▶ TEXT PROVIDED
========================================================================

# using pearl?



## Dvoigt (Oct 28, 2015)

I have someone asking me to make a pen with inlaid pearl for a 30th anniversary.  Anyone have any good ideas to make a pen body out of a pearl looking material?  I sure using a block of pearl is not possibly.

Another option I was thinking about was segmenting some other of mother of pearl into the wood body to give it a pearl accent.  I don't really want to do the cast mother of pearl blanks that are commonly found.

A third option would be to engrave some initials and then fill them with a pearl material, but I don't know what could be used for that.  Any ideas??

Thanks,
Derek


----------



## jttheclockman (Oct 28, 2015)

Hello Derek

My suggestion would be to use Tru-Stone. They have white MOP

Here is an example. This was a pen set for my Nephew's wedding. White MOP and Black MOP


----------



## BRobbins629 (Oct 28, 2015)

Look at luthiersupply.com   They have many mop letters and designs that can be inlaid or glued to tubes and cast around. If big, you can stack 2 and round the bottom to better fit a tube. Done it many times.


----------



## jttheclockman (Oct 28, 2015)

You could also use the sea shell veneer that looks like MOP. There are vendors that sell the blanks. They look very highend.


----------



## Dvoigt (Oct 28, 2015)

BRobbins629 said:


> Look at luthiersupply.com   They have many mop letters and designs that can be inlaid or glued to tubes and cast around. If big, you can stack 2 and round the bottom to better fit a tube. Done it many times.



What size letters do you use?  Seems like the smallest they have is 1/2" tall which seems too tall to wrap around a pen.


----------



## GoodTurns (Oct 28, 2015)

Replace the finials with real pearls...measure the finial size and order to size (ebay, fire mountain....)


----------



## Dvoigt (Oct 28, 2015)

jttheclockman said:


> Hello Derek
> 
> My suggestion would be to use Tru-Stone. They have white MOP
> 
> Here is an example. This was a pen set for my Nephew's wedding. White MOP and Black MOP



Where did you get your white MOP from?  I can find alot of colored and mixed whites, but not straight white.


----------



## Dvoigt (Oct 28, 2015)

GoodTurns said:


> Replace the finials with real pearls...measure the finial size and order to size (ebay, fire mountain....)



I did suggest that as an option, but it received a "meh" sort of reply.


----------



## BRobbins629 (Oct 28, 2015)

========================================================================

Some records
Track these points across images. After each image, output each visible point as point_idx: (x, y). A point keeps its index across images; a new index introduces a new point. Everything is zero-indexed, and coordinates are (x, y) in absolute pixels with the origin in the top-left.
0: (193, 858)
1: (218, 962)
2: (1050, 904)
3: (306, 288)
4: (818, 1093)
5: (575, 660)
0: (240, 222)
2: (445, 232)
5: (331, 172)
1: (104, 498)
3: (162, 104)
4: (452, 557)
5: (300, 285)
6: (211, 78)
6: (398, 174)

========================================================================

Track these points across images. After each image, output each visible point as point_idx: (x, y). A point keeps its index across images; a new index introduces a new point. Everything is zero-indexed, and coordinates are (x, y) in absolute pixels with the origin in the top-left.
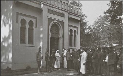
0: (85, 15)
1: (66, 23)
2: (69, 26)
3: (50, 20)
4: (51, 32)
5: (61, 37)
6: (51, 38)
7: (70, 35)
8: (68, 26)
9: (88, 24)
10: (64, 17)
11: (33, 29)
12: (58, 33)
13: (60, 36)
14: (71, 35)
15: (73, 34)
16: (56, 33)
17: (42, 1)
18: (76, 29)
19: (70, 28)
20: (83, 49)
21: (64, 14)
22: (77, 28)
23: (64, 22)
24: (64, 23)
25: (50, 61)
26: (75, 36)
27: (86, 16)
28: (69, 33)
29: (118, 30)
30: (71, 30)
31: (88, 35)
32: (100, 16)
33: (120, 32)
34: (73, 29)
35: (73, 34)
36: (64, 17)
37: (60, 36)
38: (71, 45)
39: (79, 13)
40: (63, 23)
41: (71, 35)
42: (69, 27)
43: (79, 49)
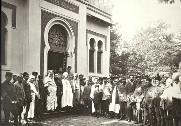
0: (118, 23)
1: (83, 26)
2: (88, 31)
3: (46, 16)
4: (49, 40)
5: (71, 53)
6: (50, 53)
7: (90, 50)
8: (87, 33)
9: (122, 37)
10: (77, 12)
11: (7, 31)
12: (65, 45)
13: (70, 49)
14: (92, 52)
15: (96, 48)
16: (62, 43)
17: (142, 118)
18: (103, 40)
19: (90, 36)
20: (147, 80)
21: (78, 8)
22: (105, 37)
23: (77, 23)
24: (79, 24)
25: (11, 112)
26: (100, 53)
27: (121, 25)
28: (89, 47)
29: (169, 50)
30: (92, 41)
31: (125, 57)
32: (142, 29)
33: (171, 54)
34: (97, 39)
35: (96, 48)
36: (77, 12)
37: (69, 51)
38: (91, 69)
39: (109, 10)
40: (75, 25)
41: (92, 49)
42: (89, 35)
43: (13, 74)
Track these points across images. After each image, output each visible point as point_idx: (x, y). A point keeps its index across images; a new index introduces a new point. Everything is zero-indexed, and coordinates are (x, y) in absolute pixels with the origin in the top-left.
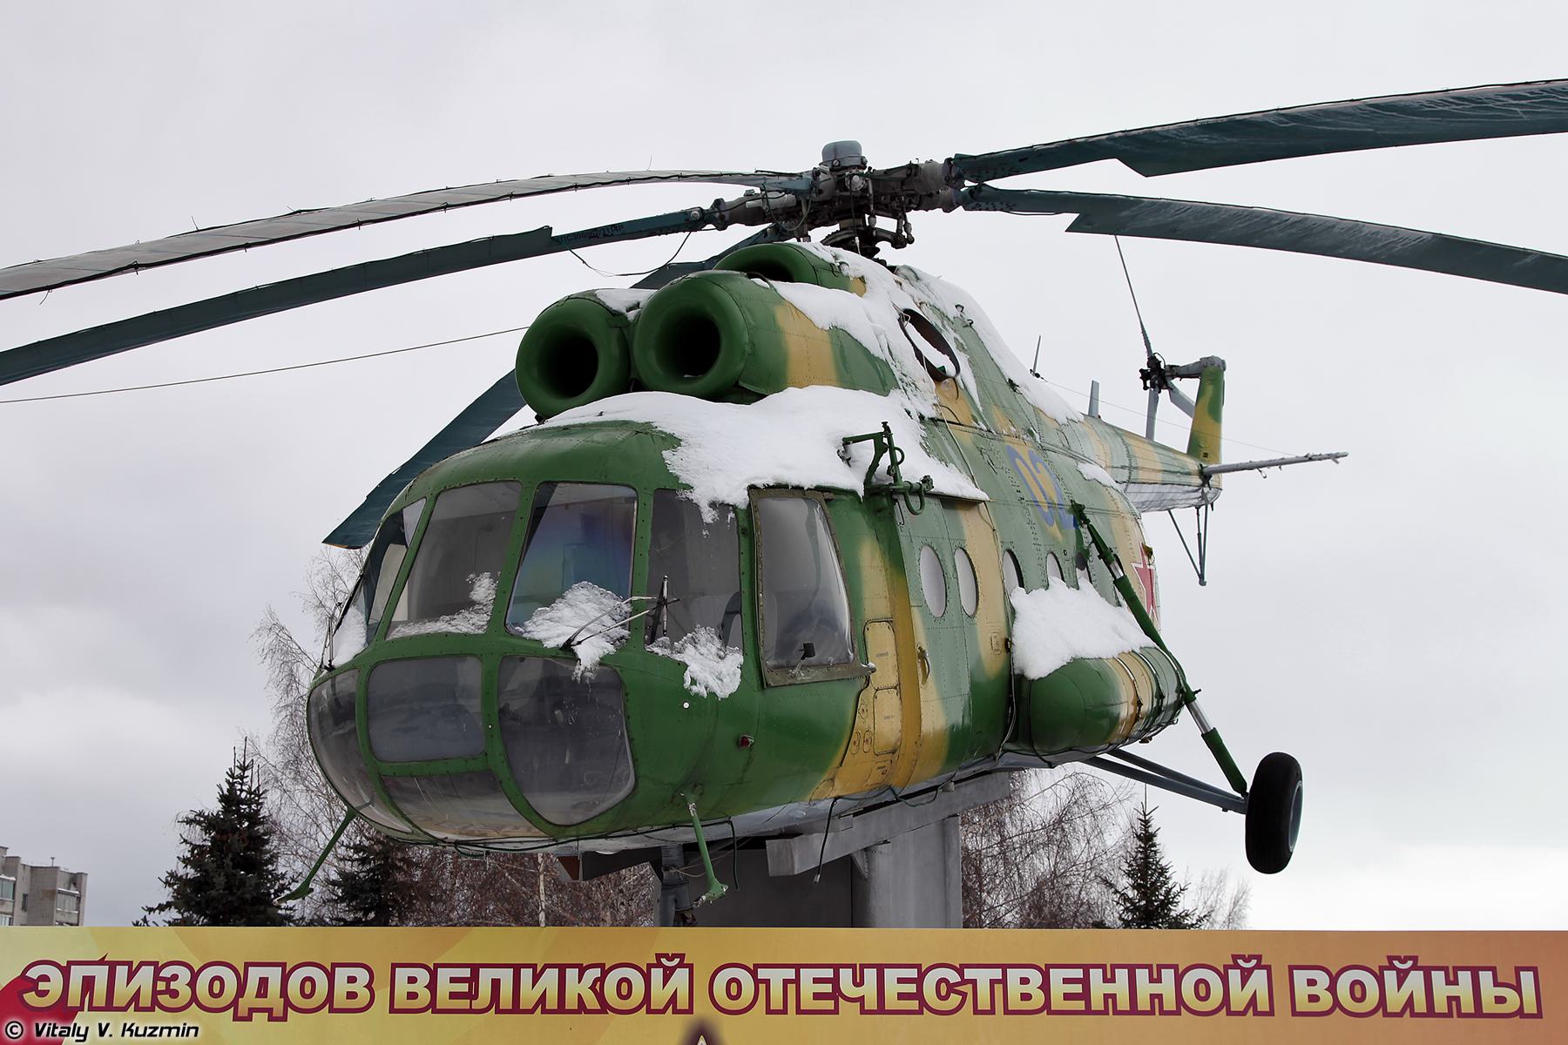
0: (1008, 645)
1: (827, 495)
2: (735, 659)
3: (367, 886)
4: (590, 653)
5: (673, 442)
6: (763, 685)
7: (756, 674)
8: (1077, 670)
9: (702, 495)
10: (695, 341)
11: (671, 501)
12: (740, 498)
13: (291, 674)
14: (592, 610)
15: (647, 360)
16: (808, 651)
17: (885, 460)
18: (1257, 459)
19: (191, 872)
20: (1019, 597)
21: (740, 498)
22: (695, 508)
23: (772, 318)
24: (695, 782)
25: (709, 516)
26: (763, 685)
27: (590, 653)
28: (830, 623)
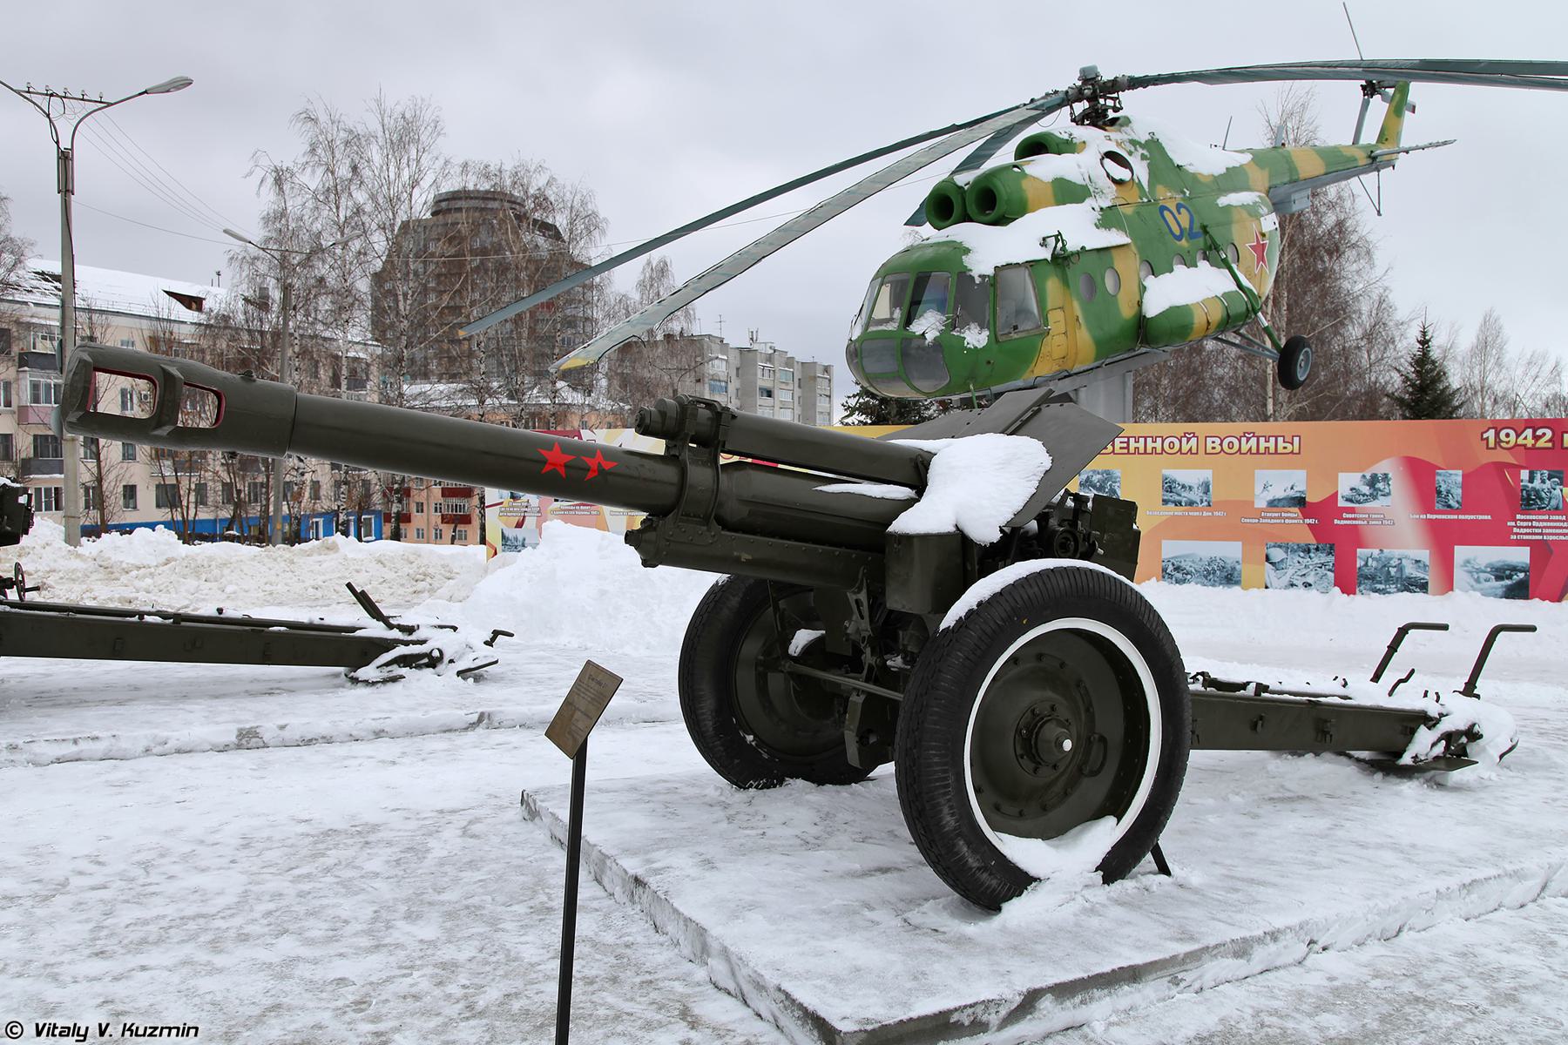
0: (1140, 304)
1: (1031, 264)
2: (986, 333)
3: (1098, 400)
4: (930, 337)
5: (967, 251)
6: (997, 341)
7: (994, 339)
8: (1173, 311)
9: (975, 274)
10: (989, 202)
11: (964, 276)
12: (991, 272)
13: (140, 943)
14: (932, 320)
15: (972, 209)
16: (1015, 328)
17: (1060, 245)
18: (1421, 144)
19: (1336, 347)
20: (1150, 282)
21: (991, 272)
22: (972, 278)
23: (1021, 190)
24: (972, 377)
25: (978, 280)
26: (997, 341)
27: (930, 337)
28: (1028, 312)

========================================================================

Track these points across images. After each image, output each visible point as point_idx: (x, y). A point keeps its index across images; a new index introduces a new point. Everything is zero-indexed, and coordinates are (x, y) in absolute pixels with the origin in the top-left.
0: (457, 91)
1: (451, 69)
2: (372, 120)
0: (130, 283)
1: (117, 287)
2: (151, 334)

========================================================================

▶ TASK DESCRIPTION
Continue the forum thread on pearl for an anniversary pen, starting after its last line.

▶ FINAL RESULT
Dvoigt said:


> BRobbins629 said:
> 
> 
> > Look at luthiersupply.com   They have many mop letters and designs that can be inlaid or glued to tubes and cast around. If big, you can stack 2 and round the bottom to better fit a tube. Done it many times.
> ...



There are many pens larger than 1/2" diameter. Like I said you may have to glue several together and round out the bottom. You could also call them and ask what they have in stock that is small. Very friendly company.


----------



## jttheclockman (Oct 29, 2015)

Dvoigt said:


> jttheclockman said:
> 
> 
> > Hello Derek
> ...




Derk

I buy most of my Tru-stone from r and b crafts - tru-stone blanks

Please be aware that the price has increased drastically because of manufacturing disputes. The white I shown I painted the inside of the blank white. The black was opaque enough no paint needed.


----------



## JohnU (Oct 29, 2015)

Not an easy route but not often seen... Buy some shell pieces at a hobby store and pick out the MOP and glue them to a painted tube and cast.  I used to make these but the tweezer and ca glue process got old real quick.


----------



## Skie_M (Oct 29, 2015)

If the pieces are too big, whack em with a hammer till they fit, eh?


----------



## JohnU (Oct 29, 2015)

Skie_M said:


> If the pieces are too big, whack em with a hammer till they fit, eh?



I use small wire cutters to clip them, when needed,  but a hammer often comes to mind in frustrating times. Lol


----------



## Dvoigt (Oct 30, 2015)

is there any sort of fill material that I can use to color fill an engraving that would look like pearl.

She doesn't like the whole pen to look pearl and the MOP letter on line are too big for the pen she wants to use.

Running out of options... and probably getting out of her price range!


----------



## jttheclockman (Oct 30, 2015)

Dvoigt said:


> is there any sort of fill material that I can use to color fill an engraving that would look like pearl.
> 
> She doesn't like the whole pen to look pearl and the MOP letter on line are too big for the pen she wants to use.
> 
> Running out of options... and probably getting out of her price range!




The problem there is you probably will not get the effect or look that pearl will give you in that small of a sample size. You could take some epoxy and add some pearl powder and use that. You can cast a real pearl in the cap of a pen. You can do some segmenting using the pearl material I had shown. You can take strips of that pearl sea shell veneer and segment it into a black blank. That is all I have for now.


----------



## Skie_M (Oct 30, 2015)

You can contact Mud Hole and see if they will laser cut your desired lettering at the size and style you wish out of their Abalone or Paua Shell veneer material (with adhesive backing) and have them send it to you.

Once you get it, treat it kinda like you would a decal ... prepare your pen blank a little undersize, and get a heat gun (or a blow-dryer).  The heat helps make the shell veneer flexible, so it will bend around your pen barrel instead of cracking or breaking.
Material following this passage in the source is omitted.